* [RECORDS FOR THE TASK]
= Beginning of Section =

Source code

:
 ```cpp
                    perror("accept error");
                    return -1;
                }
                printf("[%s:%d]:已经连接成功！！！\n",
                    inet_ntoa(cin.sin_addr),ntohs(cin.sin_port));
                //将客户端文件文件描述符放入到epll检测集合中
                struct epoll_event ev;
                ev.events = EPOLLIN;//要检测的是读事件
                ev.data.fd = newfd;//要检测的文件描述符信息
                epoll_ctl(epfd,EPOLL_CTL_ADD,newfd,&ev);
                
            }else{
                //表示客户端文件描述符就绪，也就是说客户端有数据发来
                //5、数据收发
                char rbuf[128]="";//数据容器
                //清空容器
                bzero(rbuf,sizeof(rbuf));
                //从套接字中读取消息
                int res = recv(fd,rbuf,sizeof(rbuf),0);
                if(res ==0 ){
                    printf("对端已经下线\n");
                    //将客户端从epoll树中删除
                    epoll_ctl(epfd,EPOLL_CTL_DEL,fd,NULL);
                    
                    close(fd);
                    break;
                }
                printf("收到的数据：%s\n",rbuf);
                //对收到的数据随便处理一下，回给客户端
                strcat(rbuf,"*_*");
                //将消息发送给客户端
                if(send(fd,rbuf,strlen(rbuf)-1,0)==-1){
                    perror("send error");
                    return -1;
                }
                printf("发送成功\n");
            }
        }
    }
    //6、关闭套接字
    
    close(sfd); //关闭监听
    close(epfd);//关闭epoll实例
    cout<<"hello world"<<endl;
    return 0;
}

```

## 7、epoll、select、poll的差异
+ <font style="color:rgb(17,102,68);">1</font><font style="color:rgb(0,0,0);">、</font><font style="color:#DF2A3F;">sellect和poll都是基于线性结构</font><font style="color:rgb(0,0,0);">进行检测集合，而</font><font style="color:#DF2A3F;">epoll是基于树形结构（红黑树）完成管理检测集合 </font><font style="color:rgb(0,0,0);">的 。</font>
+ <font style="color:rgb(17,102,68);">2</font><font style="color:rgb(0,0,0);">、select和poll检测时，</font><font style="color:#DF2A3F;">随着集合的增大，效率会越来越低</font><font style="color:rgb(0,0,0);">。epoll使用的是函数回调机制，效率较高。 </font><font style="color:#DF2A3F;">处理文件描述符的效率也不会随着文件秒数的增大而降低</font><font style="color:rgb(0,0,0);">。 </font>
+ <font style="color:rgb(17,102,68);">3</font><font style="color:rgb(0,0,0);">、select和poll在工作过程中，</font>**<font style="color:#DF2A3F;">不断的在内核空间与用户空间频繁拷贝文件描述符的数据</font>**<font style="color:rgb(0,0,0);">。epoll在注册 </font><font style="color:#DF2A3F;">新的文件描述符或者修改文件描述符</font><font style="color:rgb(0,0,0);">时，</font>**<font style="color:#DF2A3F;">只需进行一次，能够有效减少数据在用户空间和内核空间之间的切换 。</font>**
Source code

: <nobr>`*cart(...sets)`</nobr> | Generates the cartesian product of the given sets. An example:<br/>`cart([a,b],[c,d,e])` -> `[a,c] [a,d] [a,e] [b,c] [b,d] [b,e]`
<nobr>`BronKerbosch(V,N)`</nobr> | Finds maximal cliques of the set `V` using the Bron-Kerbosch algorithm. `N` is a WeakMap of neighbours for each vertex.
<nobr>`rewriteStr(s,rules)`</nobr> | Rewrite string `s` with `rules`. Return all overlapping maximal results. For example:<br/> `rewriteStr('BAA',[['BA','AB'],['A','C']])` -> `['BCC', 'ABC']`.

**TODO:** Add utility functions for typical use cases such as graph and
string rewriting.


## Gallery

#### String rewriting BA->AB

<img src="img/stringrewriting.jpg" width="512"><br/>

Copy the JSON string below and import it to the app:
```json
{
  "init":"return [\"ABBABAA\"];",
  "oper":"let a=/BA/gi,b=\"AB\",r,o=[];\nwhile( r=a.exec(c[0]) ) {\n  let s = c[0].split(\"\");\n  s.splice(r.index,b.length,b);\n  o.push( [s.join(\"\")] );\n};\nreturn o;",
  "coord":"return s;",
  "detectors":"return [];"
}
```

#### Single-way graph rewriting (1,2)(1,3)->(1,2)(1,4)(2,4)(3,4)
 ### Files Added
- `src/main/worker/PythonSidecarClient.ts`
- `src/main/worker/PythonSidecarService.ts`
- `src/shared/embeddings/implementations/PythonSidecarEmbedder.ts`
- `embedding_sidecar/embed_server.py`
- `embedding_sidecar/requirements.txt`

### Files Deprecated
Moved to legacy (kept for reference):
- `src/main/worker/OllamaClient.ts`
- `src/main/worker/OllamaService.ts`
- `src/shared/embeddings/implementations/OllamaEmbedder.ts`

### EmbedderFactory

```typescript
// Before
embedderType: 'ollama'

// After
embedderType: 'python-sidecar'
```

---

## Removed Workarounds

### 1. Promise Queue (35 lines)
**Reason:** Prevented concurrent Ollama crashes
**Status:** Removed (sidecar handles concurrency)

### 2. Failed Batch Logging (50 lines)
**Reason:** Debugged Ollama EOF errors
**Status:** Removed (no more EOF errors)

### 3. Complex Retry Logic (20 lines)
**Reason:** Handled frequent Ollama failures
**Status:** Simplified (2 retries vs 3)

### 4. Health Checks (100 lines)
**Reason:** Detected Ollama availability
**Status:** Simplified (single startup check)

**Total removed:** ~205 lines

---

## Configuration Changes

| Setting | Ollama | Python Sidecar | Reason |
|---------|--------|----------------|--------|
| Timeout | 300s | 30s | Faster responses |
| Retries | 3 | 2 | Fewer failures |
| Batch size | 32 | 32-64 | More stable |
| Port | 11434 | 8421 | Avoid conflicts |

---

= End of Section =

* [EXERCISE AIM] Using the listing above, copy exactly the line that contains "string rewriting.", the line that contains "### 2. Failed Batch Logging (50 lines)", and each line that falls between them.

* [EXPECTED OUTPUT]
string rewriting.


## Gallery

#### String rewriting BA->AB

<img src="img/stringrewriting.jpg" width="512"><br/>

Copy the JSON string below and import it to the app:
```json
{
  "init":"return [\"ABBABAA\"];",
  "oper":"let a=/BA/gi,b=\"AB\",r,o=[];\nwhile( r=a.exec(c[0]) ) {\n  let s = c[0].split(\"\");\n  s.splice(r.index,b.length,b);\n  o.push( [s.join(\"\")] );\n};\nreturn o;",
  "coord":"return s;",
  "detectors":"return [];"
}
```

#### Single-way graph rewriting (1,2)(1,3)->(1,2)(1,4)(2,4)(3,4)
 ### Files Added
- `src/main/worker/PythonSidecarClient.ts`
- `src/main/worker/PythonSidecarService.ts`
- `src/shared/embeddings/implementations/PythonSidecarEmbedder.ts`
- `embedding_sidecar/embed_server.py`
- `embedding_sidecar/requirements.txt`

### Files Deprecated
Moved to legacy (kept for reference):
- `src/main/worker/OllamaClient.ts`
- `src/main/worker/OllamaService.ts`
- `src/shared/embeddings/implementations/OllamaEmbedder.ts`

### EmbedderFactory

```typescript
// Before
embedderType: 'ollama'

// After
embedderType: 'python-sidecar'
```

---

## Removed Workarounds

### 1. Promise Queue (35 lines)
**Reason:** Prevented concurrent Ollama crashes
**Status:** Removed (sidecar handles concurrency)

### 2. Failed Batch Logging (50 lines)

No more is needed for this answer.